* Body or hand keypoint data
□ □ □ □ □

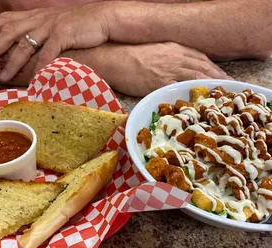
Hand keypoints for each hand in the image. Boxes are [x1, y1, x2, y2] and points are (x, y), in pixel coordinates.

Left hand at [0, 3, 109, 81]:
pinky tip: (33, 78)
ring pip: (25, 45)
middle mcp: (40, 19)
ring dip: (12, 62)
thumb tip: (35, 46)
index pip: (8, 18)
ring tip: (2, 76)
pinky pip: (47, 53)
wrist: (102, 18)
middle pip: (10, 32)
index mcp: (37, 16)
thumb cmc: (80, 24)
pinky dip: (39, 67)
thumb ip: (44, 32)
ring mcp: (50, 26)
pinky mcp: (63, 35)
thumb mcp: (58, 24)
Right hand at [91, 42, 232, 96]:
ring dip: (210, 86)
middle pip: (202, 67)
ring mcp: (168, 70)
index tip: (221, 76)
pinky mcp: (159, 83)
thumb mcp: (155, 51)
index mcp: (174, 49)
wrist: (114, 59)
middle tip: (228, 88)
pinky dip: (191, 95)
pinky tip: (199, 102)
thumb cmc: (131, 56)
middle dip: (217, 77)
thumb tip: (179, 69)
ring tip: (219, 96)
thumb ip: (170, 58)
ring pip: (195, 77)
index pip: (200, 58)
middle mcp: (175, 57)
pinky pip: (179, 89)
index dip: (213, 68)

□ □ □ □ □

What belongs in the answer is each line of the data that has the word "ring".

ring pip: (25, 45)
ring dip: (12, 62)
ring tip: (2, 76)
ring mcp: (50, 26)
ring dip: (210, 86)
ring mcp: (168, 70)
ring tip: (219, 96)
ring pip: (195, 77)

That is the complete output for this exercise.